Le vittime, tre donne e un uomo, si sono rivolte direttamente o tramite familiari al personale della Polizia di Stato in servizio presso il Commissariato di P.S. di Fano per denunciare le continue sopraffazioni fisiche e psicologiche a cui erano sottoposte, in alcuni casi anche da diversi anni, dai loro coniugi o compagni e in un caso, da un collaboratore domestico. In quest’ultimo episodio un familiare della vittima ha raccontato ai poliziotti i propri sospetti circa il fatto che un suo anziano ed invalido parente fosse sottoposto a violenze fisiche e privazioni. Le indagini, coordinate dal Dirigente del Commissariato Stefano Seretti, hanno permesso di acquisire gravi indizi di colpevolezza a carico del badante, sospettato di compiere reiterate aggressioni fisiche e psicologiche, anche ricorrendo alla somministrazione di dosi massicce di sedativi, ai danni dell’ assistito. Per questo l’Autorità Giudiziaria emetteva nei confronti dell’uomo la misura cautelare del divieto di avvicinamento.
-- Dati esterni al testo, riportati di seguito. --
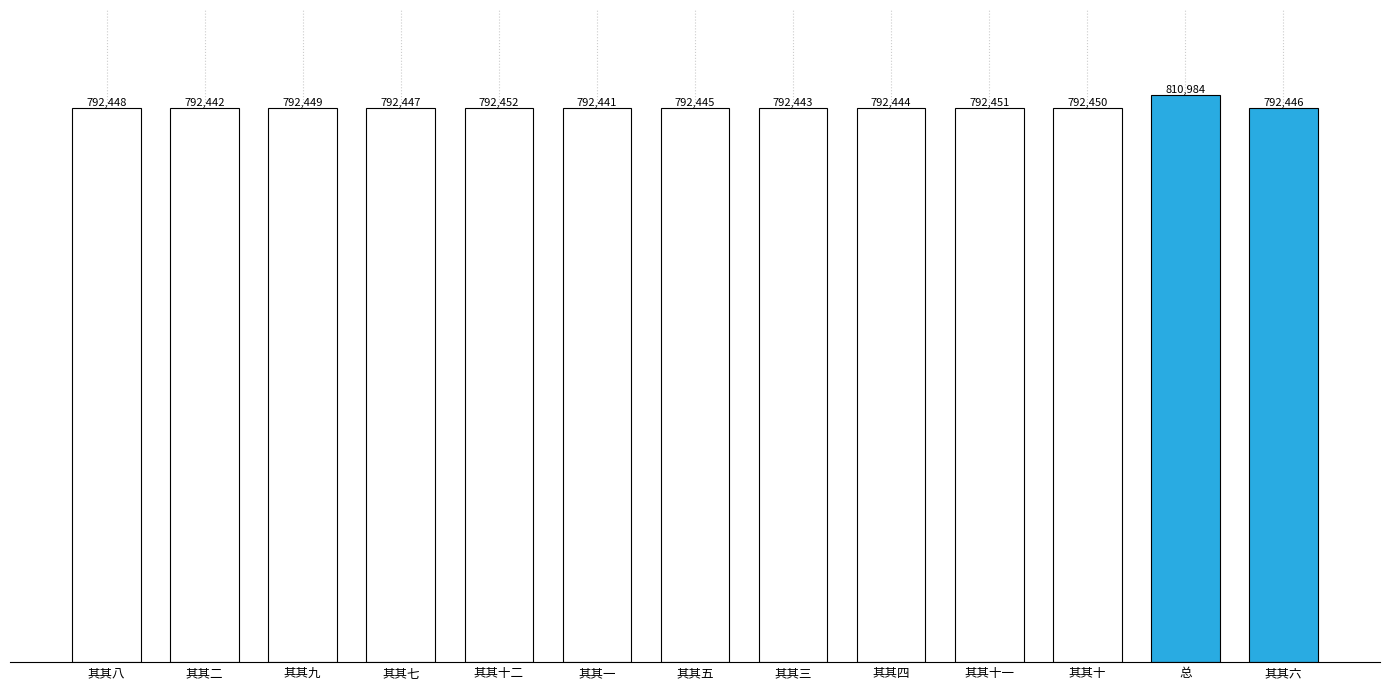

Reading left to right, transcribe all the data shown in this chart.

其其八=792448	其其二=792442	其其九=792449	其其七=792447	其其十二=792452	其其一=792441	其其五=792445	其其三=792443	其其四=792444	其其十一=792451	其其十=792450	总=810984	其其六=792446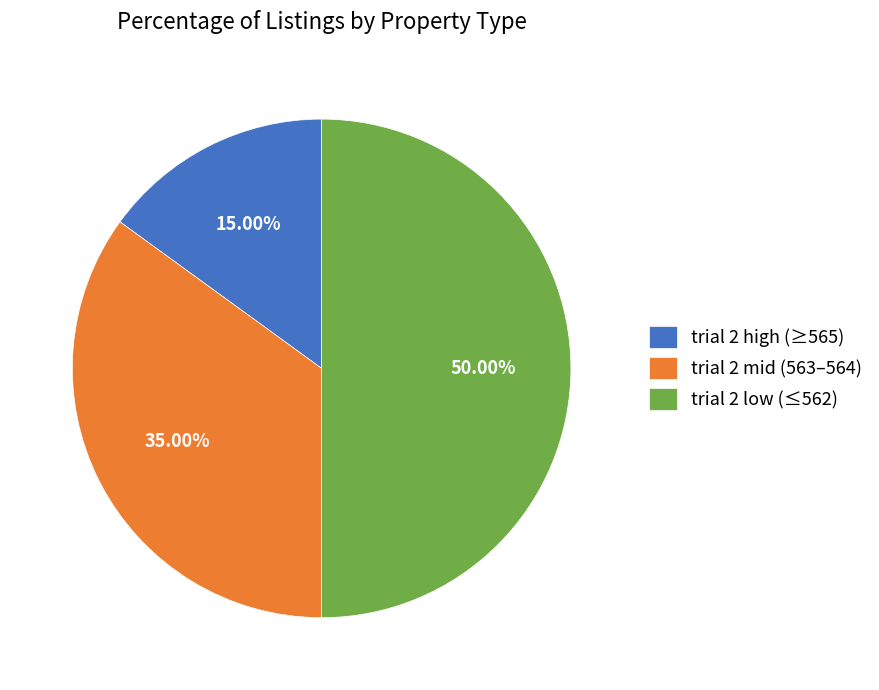

Approximately how many times larger is the value at trial 2 high (≥565) compared to trial 2 low (≤562)?

0.3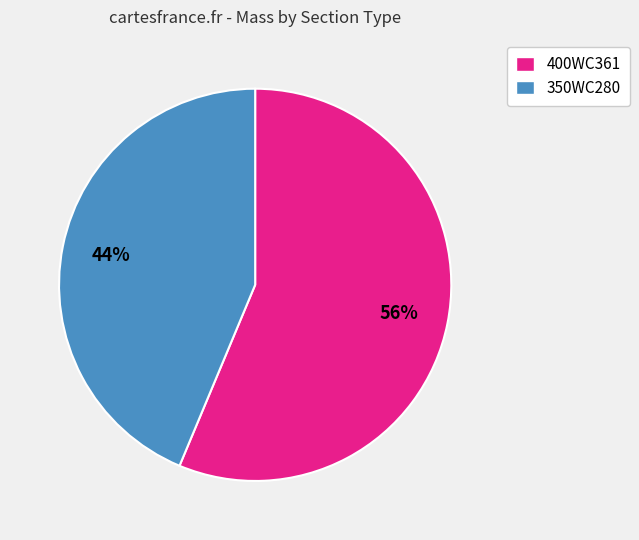

To the nearest percent, what is the average slice percentage?

50%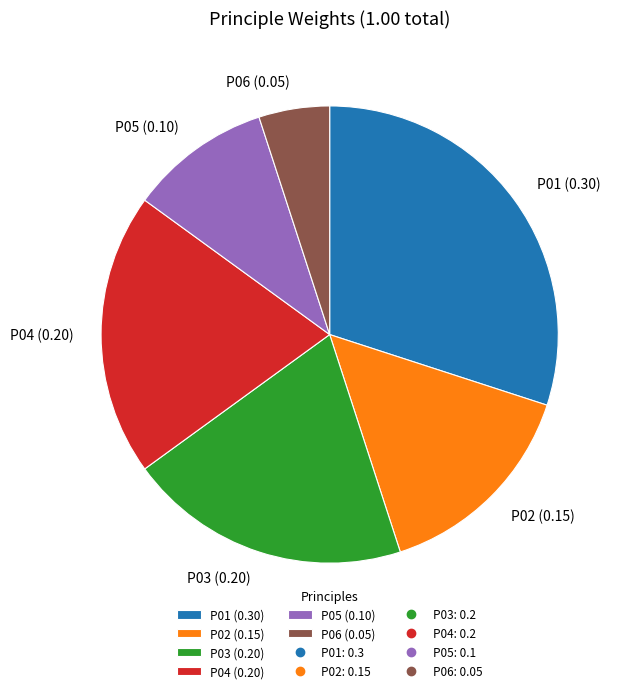

Which category has the biggest portion of the pie?

P01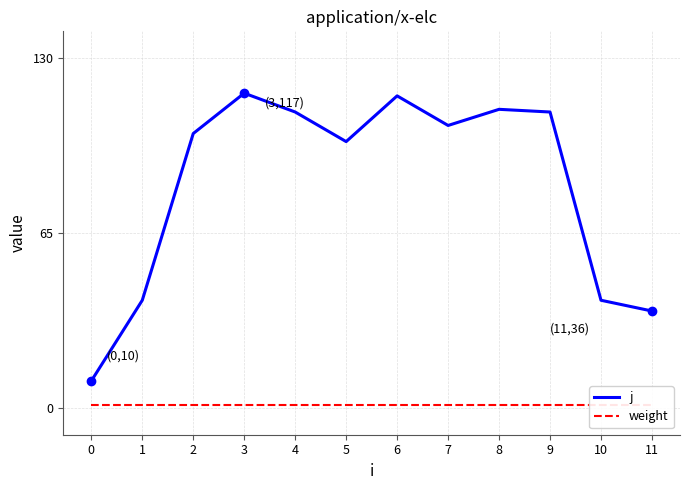

Rank the categories by j value from highest to lowest.

3, 6, 8, 4, 9, 7, 2, 5, 1, 10, 11, 0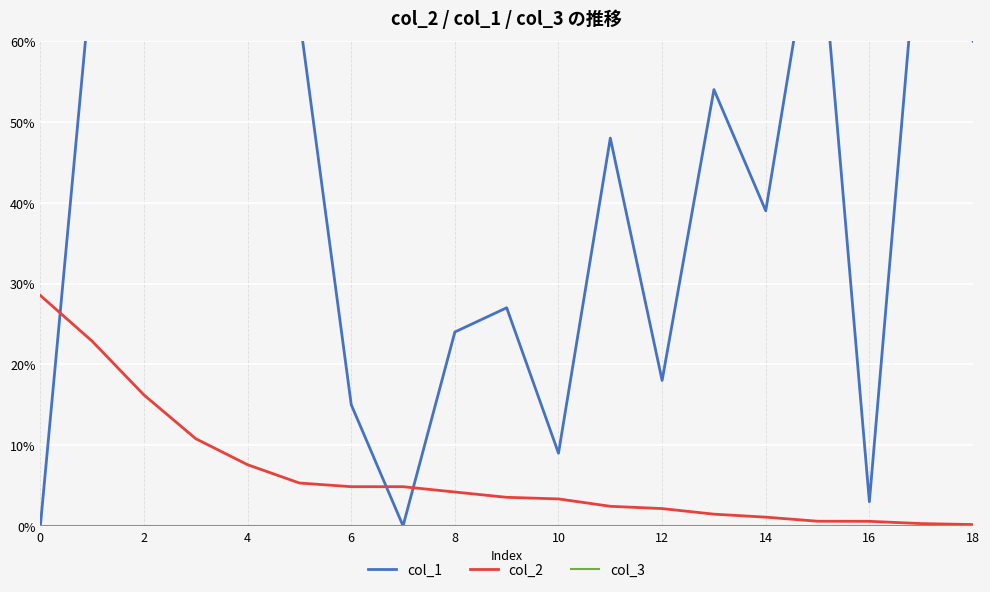

Which series ends up on top after the final intersection of col_2 and col_1?

col_1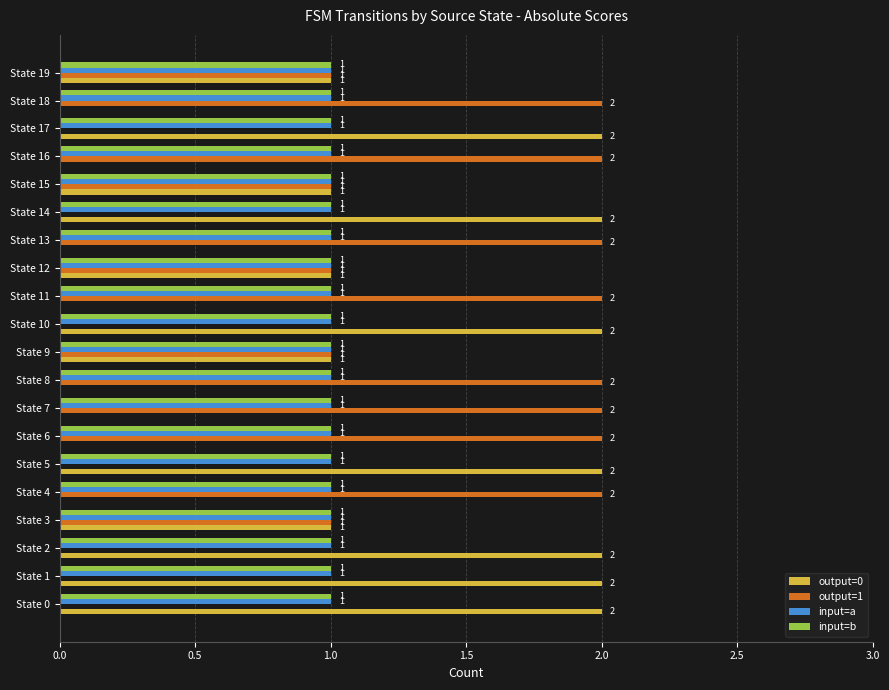

Which series has the largest total across all categories?

output=1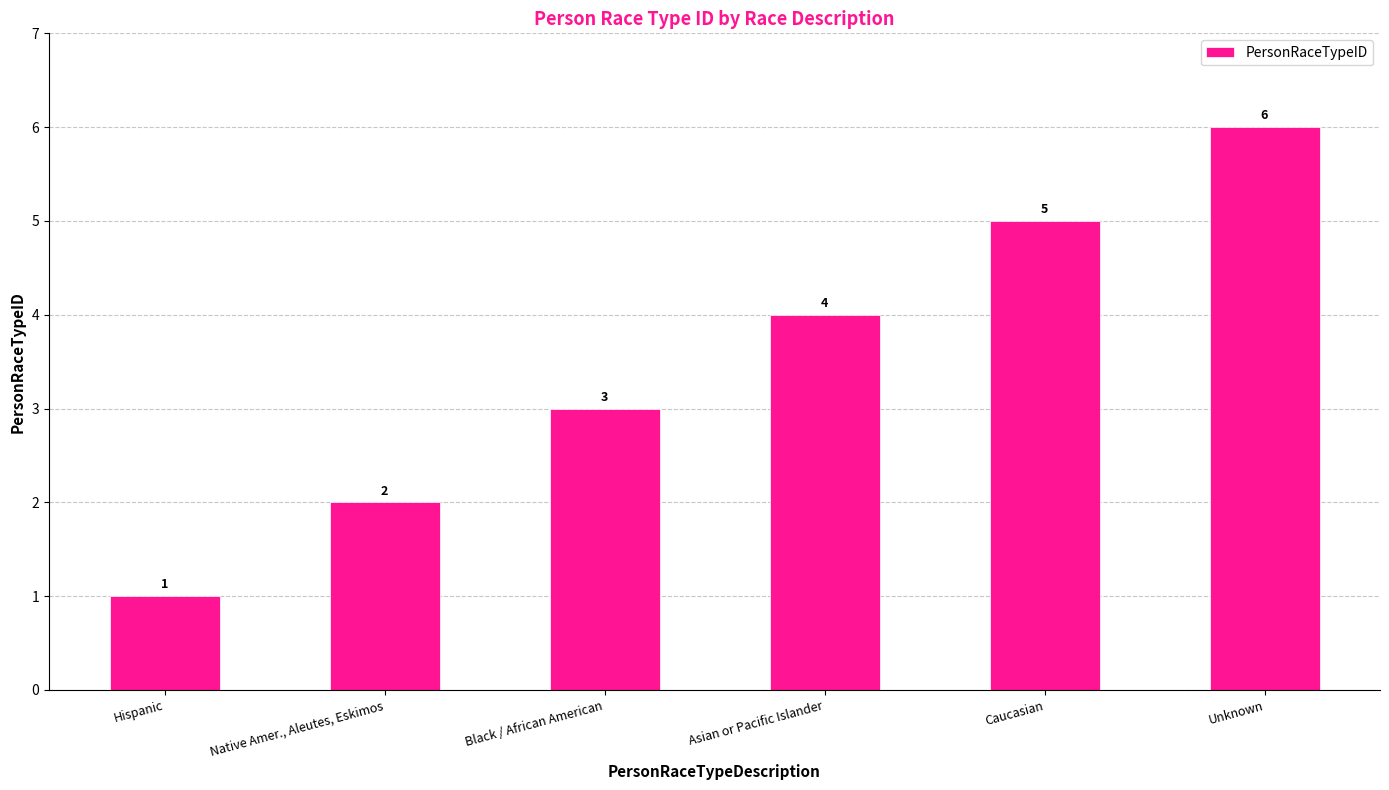

What is the sum of the values at Hispanic and Asian or Pacific Islander?

5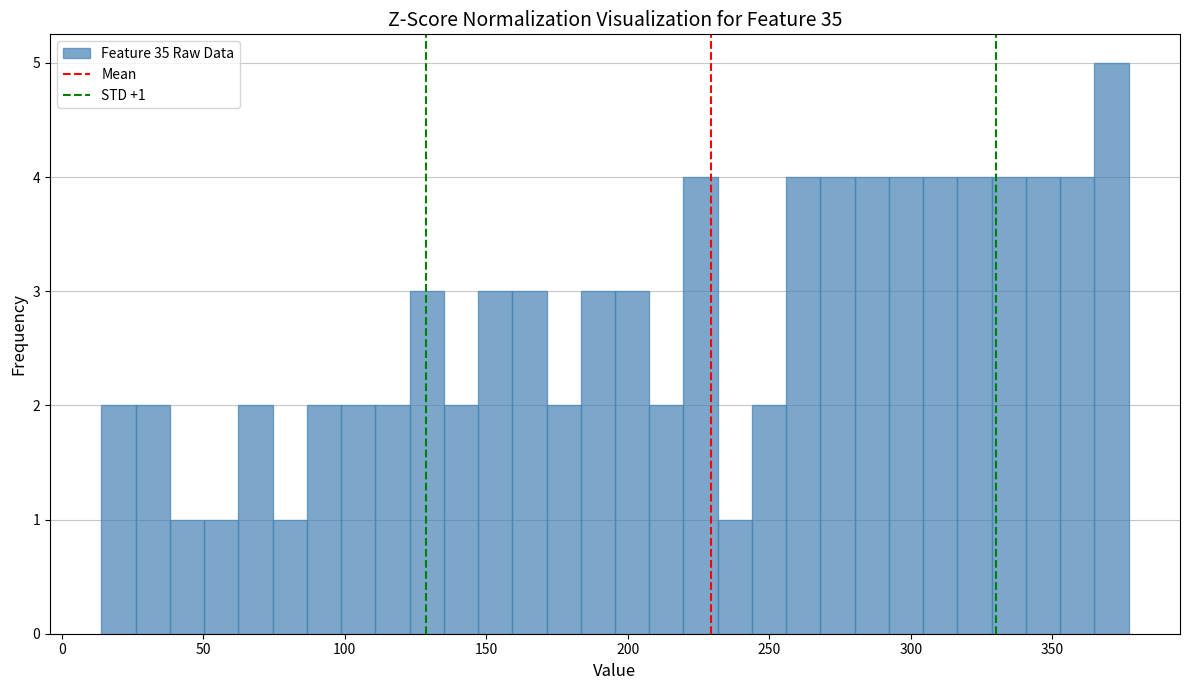

Around what value on the x-axis is the tallest bar? Give the approximate position of its centre, as read against the axis.

370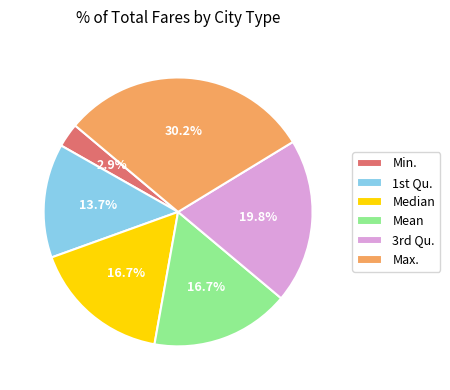

Combined, what portion of the pie is Median and Mean?

33.4%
Rapporti sessuali con le vittime e i figli minorenni

Negli altri casi, invece, le indagini sviluppate dai poliziotti hanno portato alla luce lo stato di assoluto timore indotto nelle vittime mediante continue sopraffazioni di ogni tipo, in due di esse mirate anche alla consumazione di rapporti sessuali contro la loro volontà.  In alcune circostanze le aggressioni violente venivano perpetrate anche in presenza dei figli minorenni della vittima ed anche contro gli stessi.  Elemento ricorrente ai tre suddetti casi è la manipolazione delle vittime, condotte verso uno stato psicologico di assoluta fragilità e soggezione.  Il positivo esito delle indagini della Polizia ha consentito l’arresto in flagranza dell’indagato e all’applicazione da parte dell’Autorità Giudiziaria Pesarese della misura degli arresti domiciliari presso l’abitazione di un parente, mentre nei confronti di un secondo e di un terzo soggetto le misure della custodia cautelare in carcere e quella dell’allontanamento dalla casa familiare, con divieto di avvicinamento alla vittima e ai minori coinvolti.